Like most people I don’t enjoy being corrected, but I still prefer to find out about my mistakes in order to improve myself and so as not to (continue) look(ing) ignorant.

Comments

  1. I certainly perfer correction to have everyone see me saying something wrong!

  2. mother in israel says

    Anon, the problem is when you are not sure whether someone wants certain parts to be left uncovered. . .

  3. You are so right, especially when correcting the person can save them later embarassment and even it it means an uncomfortable moment for you. I once told the sales guy in a kids shoes store that his fly was unzipped. I whispered it softly, we were both uncomfortable for a moment, but he was so thankful.

  4. Lion in Zion says

    uh,you,have,a,mistake,in,
    the,first,sentence

  5. Lion in Zion says

    oh,and,in,the,second,sentence,as,well,:)

  6. mother in israel says

    Thank you, I caught the first one.
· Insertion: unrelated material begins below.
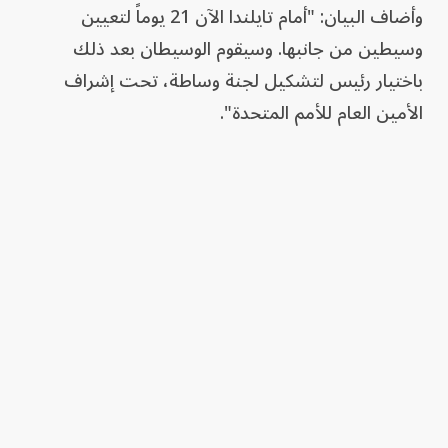
وأضاف البيان: "أمام تايلندا الآن 21 يوماً لتعيين
وسيطين من جانبها. وسيقوم الوسيطان بعد ذلك
باختيار رئيس لتشكيل لجنة وساطة، تحت إشراف
الأمين العام للأمم المتحدة".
Do you mean that the second is a run-on sentence? I cut out one comma, but will leave the rest. If you mean something else please be more explicit.
    Anyone else?

  7. mother in israel says

    Maybe I can pretend I made the mistakes on purpose?

  8. Lion in Zion says

    “had became”

  9. Lion in Zion says

    ABBI:
    trust,me,it,is,easier,to,read,with,
    the,commas,than,without,them
    see(and,learn,from)
    http://agmk.blogspot.com/2008/11/onemorecomputerlesson.html#links

  10. LOZ, dude, what’s up with your comments? The commas are driving me crazy!
    I agree, I think correcting is the best way to go, as gently as possible.
    I try to be as accepting as possible when people correct me. I doesn’t always work.

  11. I also certainly prefer to be corrected quietly and quickly than to continue making the same mistake.

  12. I always tended to correct people. Now I get paid for it!

  13. Thanks!

  14. mother in israel says

    TC–Me too.
    I-D–I don’t work in a school but I am a teacher at heart.
    ON–You’re welcome?
    ZR–Absolutely, deciding whether to correct is a question of sensitivity and judgment.

  15. If it is something he doesn’t know he is doing wrong and he will listen to you when you correct him then ok. But if he is doing something wrong intentionally and you know that he won’t listen, why should you correct him?

  16. I don’t mind being corrected, especially when I make Hebrew mistakes- there’s a good chance I’ll remember the right way to say something if someone corrects me because the act of being corrected makes it stick in my memory (sorry that sentence was so wordy!)
    When I first moved to Israel I went into a photo shop and said that I had some “negativim liftoach.” The girl gently told me that it was “lefateach.” She apologized if she was rude in correcting me, but I thanked her. I always remembered the right word after that!

  17. I figure most people get enough “correcting.” They don’t need to hear it from me. And even in therapy, we have to be pretty far along before I would even think about it.

  18. That was a thanks because I appreciate being corrected.

  19. mother in israel says

    RR–when I moved here Israelis were more blunt about correcting. They saw it as their duty to new olim. Now they are more sensitive, or else they are jealous of my English!
    TD–therapy is a different story.
    ON–you’re welcome again.
    Mark–since so much of my English now involves reading/writing, I have been embarrassed more than once by mispronouncing an English word.

  20. That’s why I almost always use a language that I know (English, Hebrew) rather than one that I might only know a few words/phrases (Yiddish, Italian, Spanish) or even a bunch of functional parts (German). An English speaker should use English rather than Yiddish.
    But even in English, after using it for nearly 50 years, I still make mistakes. About 3 weeks ago, I learned that I had been mispronouncing “lichen” all my life! I also mispronounced many words (antique, awry, etc) as a kid because, as a voracious reader, I learned so many of them from reading rather than hearing.